Under a cheerful September sun, families from across the Island gathered in Owen Park for an annual ritual — the Not Back to School Picnic. Toddlers smooshed ripe strawberries into their eager mouths. Mothers shared advice about soothing night terrors, commiserate about juggling work and home, and traded recipes for apple bread. Kids tumbled in the grass, gleefully mostly, but occasionally in tears as they skinned elbows and knees and went running to their parents for first-aid kisses. And everyone talked about lighthouses in anticipation of the annual tour of the very cool one on Cape Pogue.
The event was the kickoff celebration for Homegrown Preschool, an innovative educational community now in its fifth year. In this informal collaborative, parents from 25 families with preschool-age children take turns organizing enriching experiences. Activities grow organically in this group, guided by children’s questions, inspired by parental passions, and enriched by the Island’s unique resources. In the process, the adults and their kids forge meaningful connections while having a blast.
“Homegrown has provided my children the chance to experience so many activities that are special to the Island, like cranberry harvesting,” said Guinevere Cramer, a mother who has been in the group for three years, while balancing two jobs. “I am grateful for not only the activities but the friends we’ve made over the years.”
Cookbook author and fellow Homegrowner Sarah Waldman was missed, as it was a work day for her, but there was hopeful chatter circulating about the possibility of her leading another pie-making workshop. Mothers commented on a recent article in Boston Magazine about homeschooling. Someone reminded us about the fall ice skating registration deadline. Links to these resources were shared on the spot.
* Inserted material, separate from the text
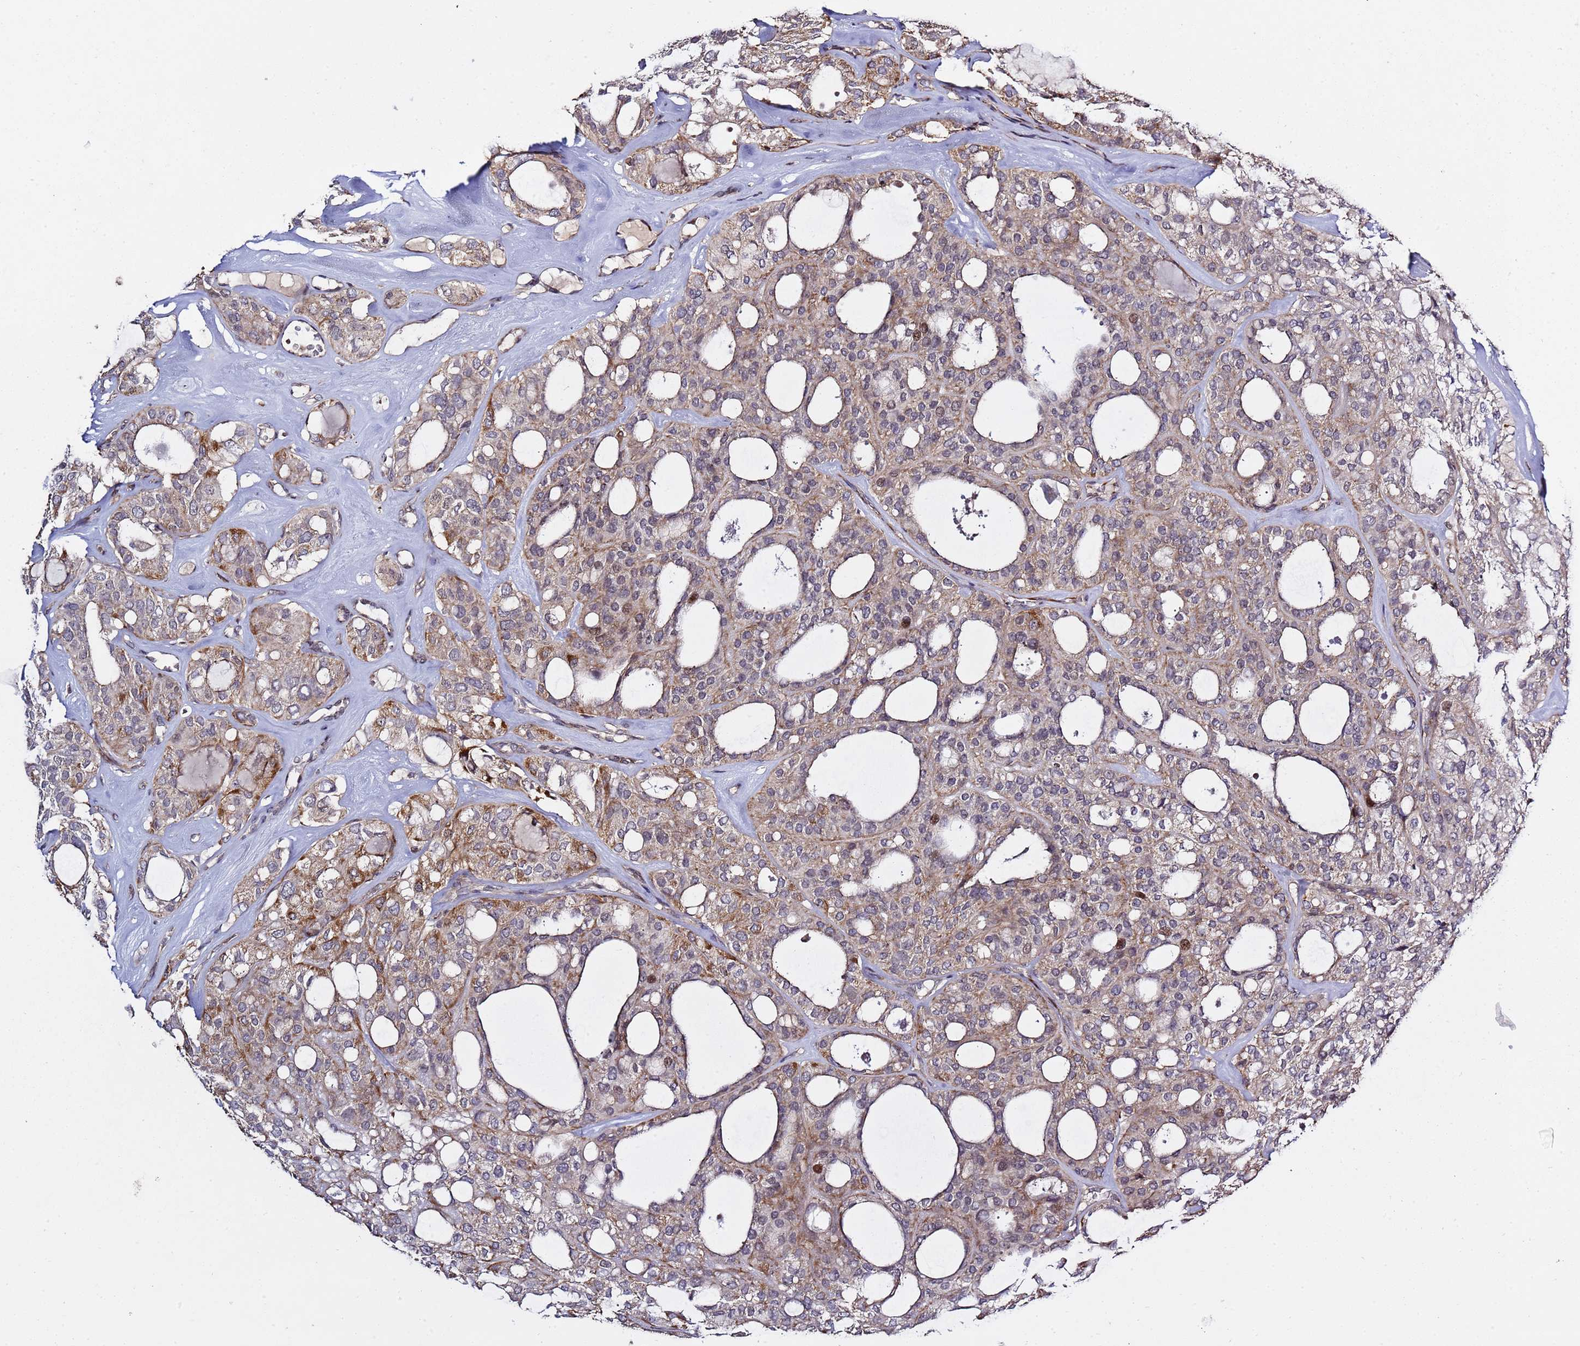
{"staining": {"intensity": "weak", "quantity": "<25%", "location": "cytoplasmic/membranous"}, "tissue": "thyroid cancer", "cell_type": "Tumor cells", "image_type": "cancer", "snomed": [{"axis": "morphology", "description": "Follicular adenoma carcinoma, NOS"}, {"axis": "topography", "description": "Thyroid gland"}], "caption": "IHC of thyroid follicular adenoma carcinoma exhibits no positivity in tumor cells. The staining was performed using DAB to visualize the protein expression in brown, while the nuclei were stained in blue with hematoxylin (Magnification: 20x).", "gene": "RCOR2", "patient": {"sex": "male", "age": 75}}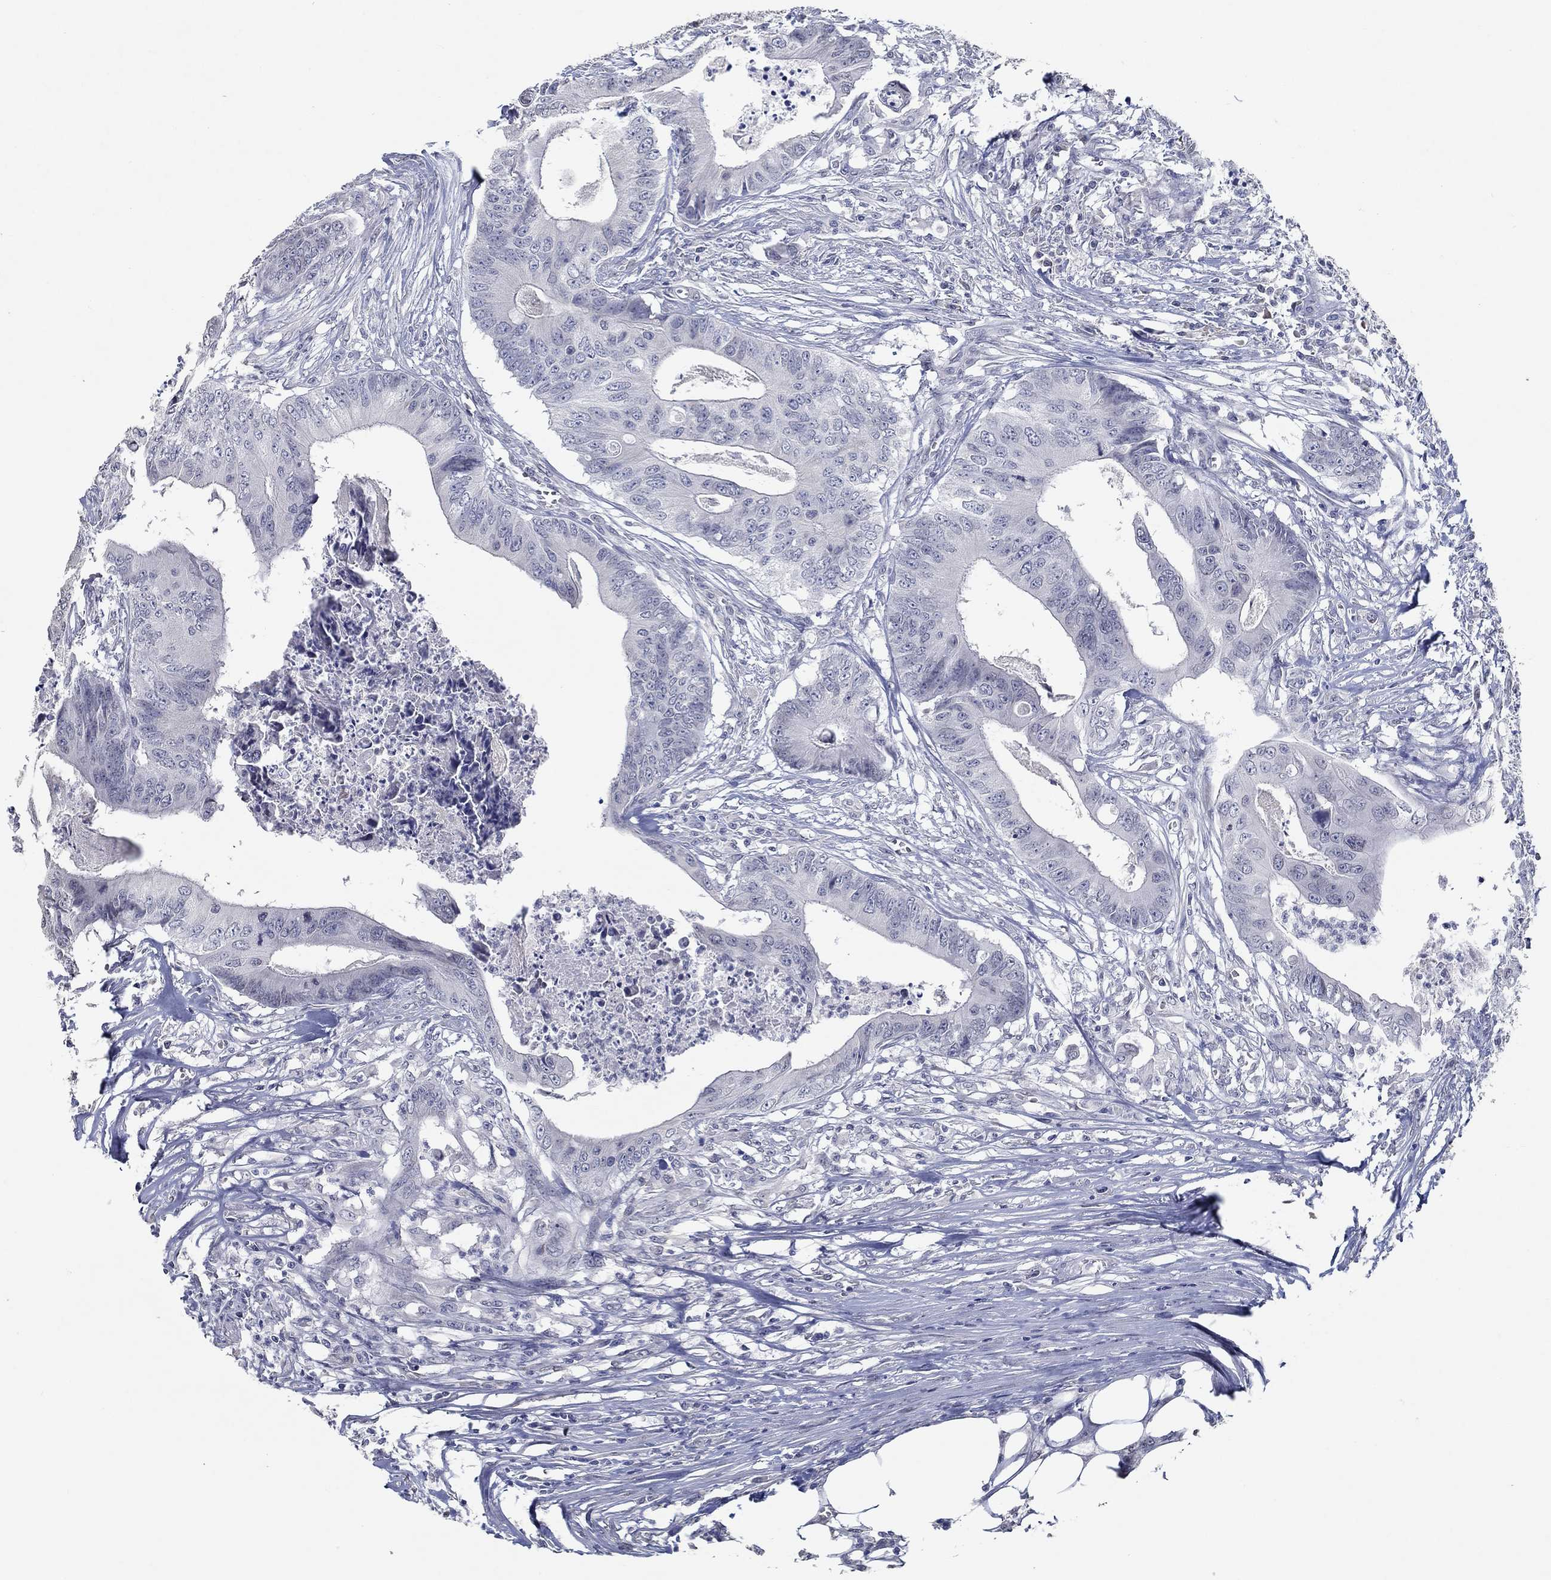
{"staining": {"intensity": "negative", "quantity": "none", "location": "none"}, "tissue": "colorectal cancer", "cell_type": "Tumor cells", "image_type": "cancer", "snomed": [{"axis": "morphology", "description": "Adenocarcinoma, NOS"}, {"axis": "topography", "description": "Colon"}], "caption": "Colorectal cancer was stained to show a protein in brown. There is no significant positivity in tumor cells.", "gene": "NUP155", "patient": {"sex": "male", "age": 84}}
Homegrown is a school with no building, no desks or textbooks. Member families stay in touch with weekly emails written and distributed by a volunteer coordinator, who alerts the community about upcoming events. (Angie Francis just passed this job on to yours truly.) Occasional members “reply-all” to broadcast birthday party invites and pleas for babysitters.
Some children go on to traditional Island schools, and some continue to be homeschooled through elementary grades and beyond. Many families are still making their way through education choices for their preschoolers and homeschool looms on the horizon for them, especially in light of the current testing and standards climate.
And where do we educate our children? On any given weekday morning, Homegrowners can be found feeding pigs at the FARM Institute, kayaking in Sengekontacket Pond (with Collin and Kian’s mom, Chick Dowd of Island Spirit Kayaking), or learning about fire safety from West Tisbury’s “Fireman Jesse.”
Homegrown founder Robin Allee, whose daughter is now 8, recalls of their Homegrown years, “We moms still cherish the memories and strong bonds we formed in those early years, with our children and with the other mamas — our tribe.”
Over the years, this grassroots preschool has expanded my own views on education, provided me with an invaluable support network, and saved me thousands of dollars in preschool tuition. It also gave me the encouragement I needed to reinvent my son’s kindergarten program to include outdoor Fridays and extended travel.
It’s interesting then, that such a vibrant group was once a mere afterthought. In 2010, when a group of homeschooling parents gathered to discuss elementary homeschooling issues, they realized the pitfalls and blessings of having younger siblings. It was hard to have preschoolers who were just along for the ride all the time, without occasional activities designed to engage them. Not stopping to meet their needs meant tantrums, interruptions and more. There were so many ways preschoolers could benefit from things like field trips, age appropriate crafts with preschool peers and more. “It was an epiphany,” recalls Robin. “It was time to include the preschoolers in a more deliberate way.” Preschoolers were then brought to the forefront with the birth of Homegrown Preschool. “It really filled a need, as evidenced by the quick growth of the group to the strong attendance that we had from the beginning. We all delighted in creating schoolday activities for the children as well as organizing field trips and hikes.”
Original Homegrowner Jen Schilling notes, “Robin Allee has been our fearless leader.” Robin has led and advised the group since its inception, helping host a homeschooling presentation last year at Jen’s house, open to the whole community but especially Homegrowners.
In true Vineyard fashion, it seems everywhere we Homegrowners turn, we are welcome.
We were invited to tour the vault at Martha’s Vineyard Savings Bank after my eldest son inquired at the drive-through one day, “Where do our deposits go?”
During a bleak February, the state-of-the-art Oak Bluffs library welcomed us in so the Martha’s Vineyard Film Festival could put on an engaging children’s film workshop.
This adorable little group also gives back, crafting turkey centerpieces for the Tisbury Senior Center, making feeders as holiday gifts to the birds, and also hosting a bake sale benefiting Heifer International.
Being small presents its challenges. Turnout to events can drop dramatically when a few children have to stay home with colds or tantrums, or a couple of families have scheduling conflicts.
Parents are constantly reminded, though, that we need only a few simple activities and friends to keep the kids happy and everyone feeling inspired.